Blood Feast (Herschell Gordon Lewis, 1963)

How am I just seeing Blood Feast for the first time? I've read about this movie since I was a kid, I've heard John Waters rave about it in interviews, I love the Blood Feast homage Blood Diner, and I've seen a few other Lewis movies (Two Thousand Maniacs, She-Devils on Wheels). What kept me away from Blood Feast? I think I expected it to be an unpleasant torture-fest when instead it's a campy, silly, entertainingly oddball piece of both accidental and purposeful art. It's a cool-looking movie, and the bad acting is hilariously expressive and weird instead of stiff. I love weird bad acting probably more than I love good acting.

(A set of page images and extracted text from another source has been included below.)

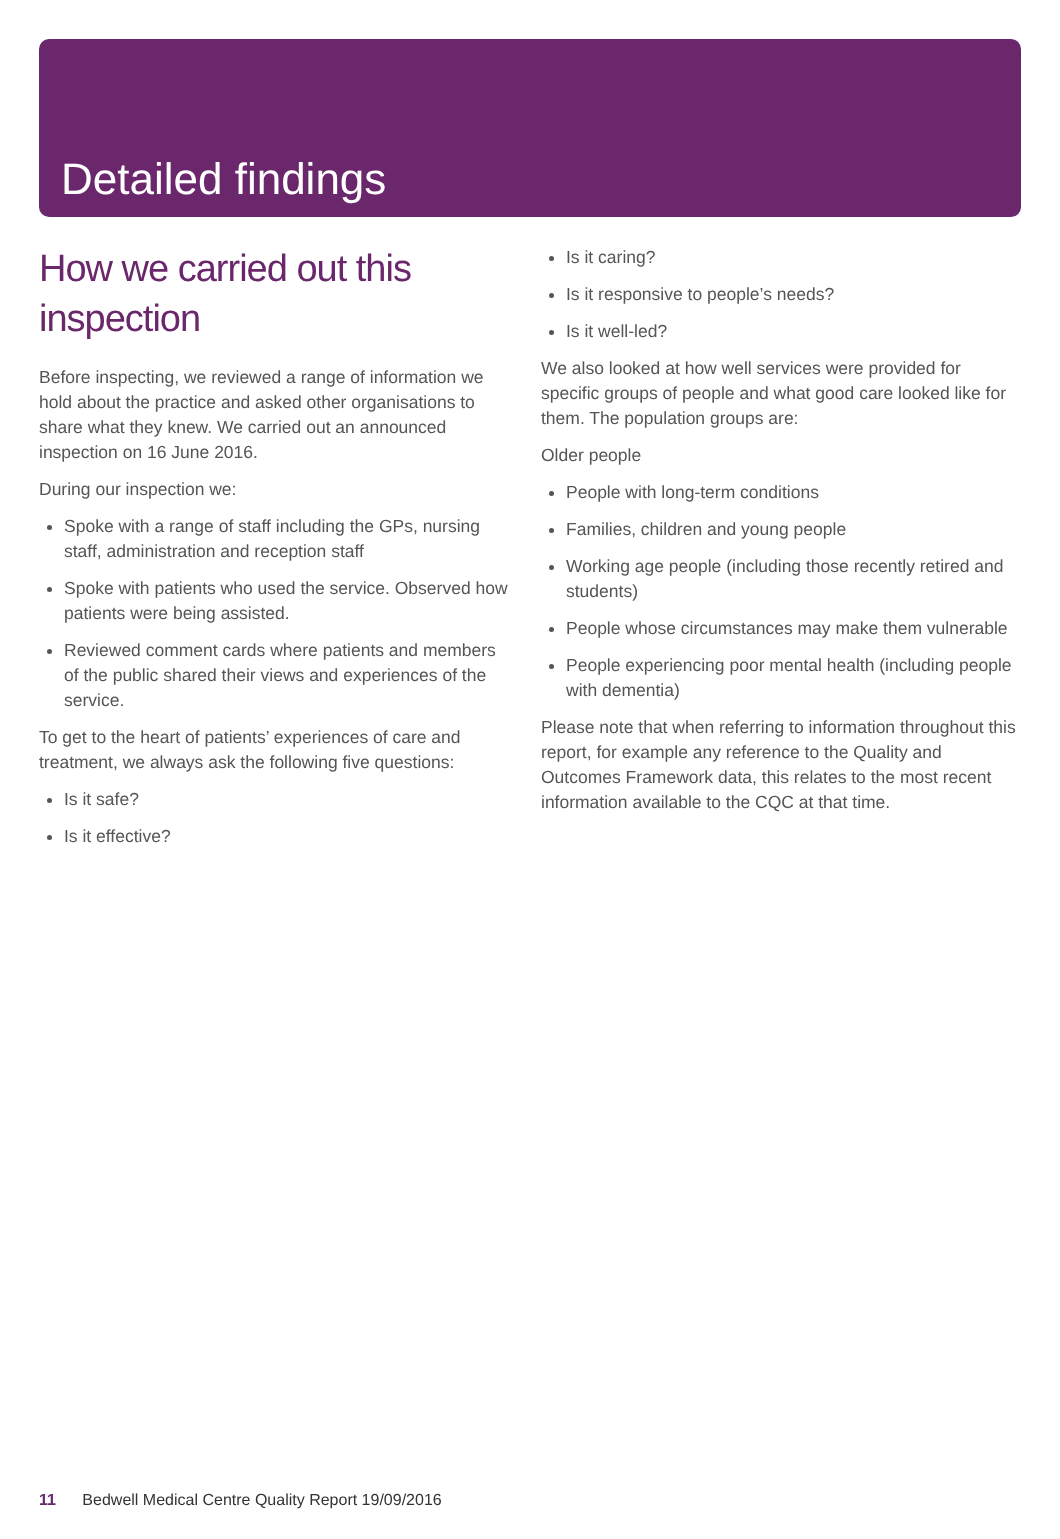Detailed findings
How we carried out this inspection
Before inspecting, we reviewed a range of information we hold about the practice and asked other organisations to share what they knew. We carried out an announced inspection on 16 June 2016.
During our inspection we:
Spoke with a range of staff including the GPs, nursing staff, administration and reception staff
Spoke with patients who used the service. Observed how patients were being assisted.
Reviewed comment cards where patients and members of the public shared their views and experiences of the service.
To get to the heart of patients’ experiences of care and treatment, we always ask the following five questions:
Is it safe?
Is it effective?
Is it caring?
Is it responsive to people’s needs?
Is it well-led?
We also looked at how well services were provided for specific groups of people and what good care looked like for them. The population groups are:
Older people
People with long-term conditions
Families, children and young people
Working age people (including those recently retired and students)
People whose circumstances may make them vulnerable
People experiencing poor mental health (including people with dementia)
Please note that when referring to information throughout this report, for example any reference to the Quality and Outcomes Framework data, this relates to the most recent information available to the CQC at that time.
11 Bedwell Medical Centre Quality Report 19/09/2016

Commonly considered the first ever gore film, Blood Feast takes place in the Miami suburbs. The city is in fear because of a wave of horrible murders of young women, and the police (or at least the two detectives and their chief who seem to be the only cops in the city) have no clues. Meanwhile, Mrs. Dorothy Fremont and her insanely large hat are planning a party for her daughter Suzette, a student of Egyptian culture, and she hires Egyptian caterer Fuad Ramses to prepare a feast for the party. Besides his weirdo catering company, Ramses has a side gig as the author of the fantastically titled book Ancient Weird Religious Rites. Is Ramses connected to the murders? (Of course he is.) Do the murders have something to do with the ancient cult of Ishtar? (Of course they do.) Watch and find out.
This is one of those movies that breaks every conventional rule of filmmaking and gets the job done in less than 70 minutes, and I salute it. There are some crazy images and performances in Blood Feast that would never be found in most other films. Mal Arnold is hysterical as Ramses, and I loved Lewis' closeups of his crazy eyes. William Kerwin as homicide detective Pete Thornton is the only natural actor in the bunch, and the movie would have been a dud if everyone were as competent as him. The movie is clearly the work of amateurs, but every scene has a strong visual punch and real personality. It's not a generic slasher flick.
The world is a slightly better place because of weirdos like Lewis, who died in 2016 at the age of 90, and who had successful careers in advertising, copywriting, and university teaching in English literature and mass communications in addition to his career as a director of bizarre, low-budget movies.  
Blood Feast is rad. Why did I wait so long to see it?